The Saudi Human Genome Program (SHGP) is one of the National Transformation Programs out of Vision 2030 for Saudi Arabia. It was first initiated in 2013 by King Abdulaziz City for Science and Technology, in Riyadh. SHGP is an ambitious project that plans to sequence more than 100,000 Human genomic samples to fulfill the mission of identifying the genetic basis of severe and common genetic diseases in the Saudi population. Hence, it will establish the foundation for personalized medicine and genomic sciences in the Kingdom of Saudi Arabia. The program utilizes state of the art genome sequencing, bioinformatics and validation techniques.

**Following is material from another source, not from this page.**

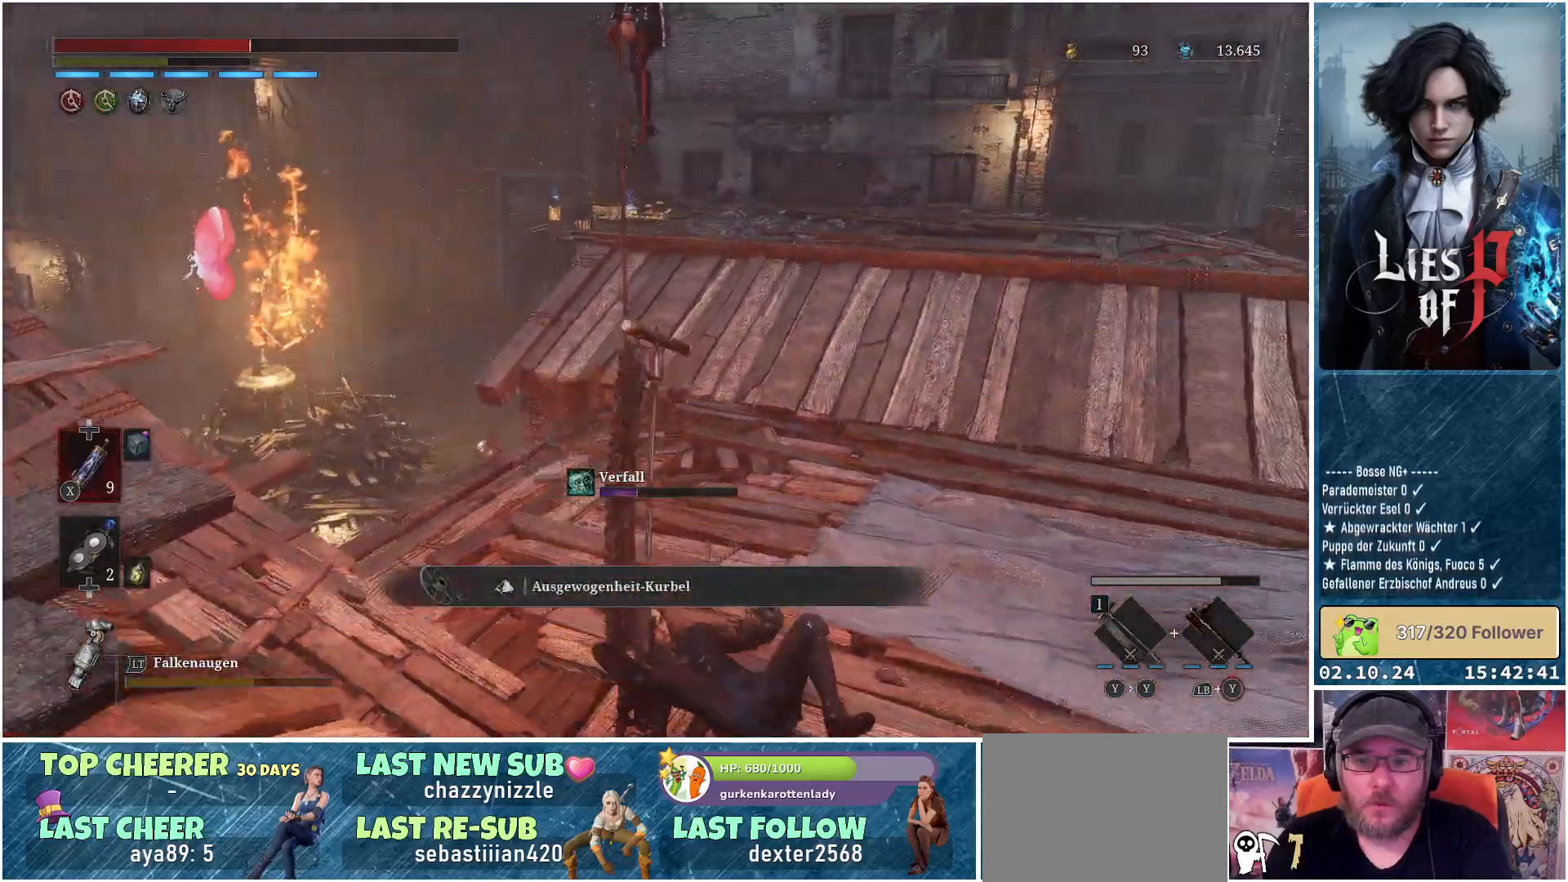
{"buttons": ["B"], "left_stick": "up", "right_stick": "center", "events": [[67, "left_stick", "up"], [67, "right_stick", "center"], [500, "B", "down"]]}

The SHGP is divided into three main work categories as follows
Infrastructure build out
Establish central sequencing and bioinformatics site at KACST.
Establish satellite laboratories at multiple sites within KSA.
Training and Knowledge Transfer
Train a core group of scientists, bioinformaticians and technicians on genomics methodology.
Adopt new technologies, chemistries and computational capabilities as required for the SHGP
Solving disease genetics
Use gene panel, exome and whole genome sequencing of samples to identify the genetic basis of rare and common diseases in the Saudi population.
Develop a catalogue of disease and benign variants
Establish a database of population variants
With limited resources, major progress has been made since inception of the project. Most work to date has focused on rare diseases and has placed the SHGP as a world leader in rare diseases research.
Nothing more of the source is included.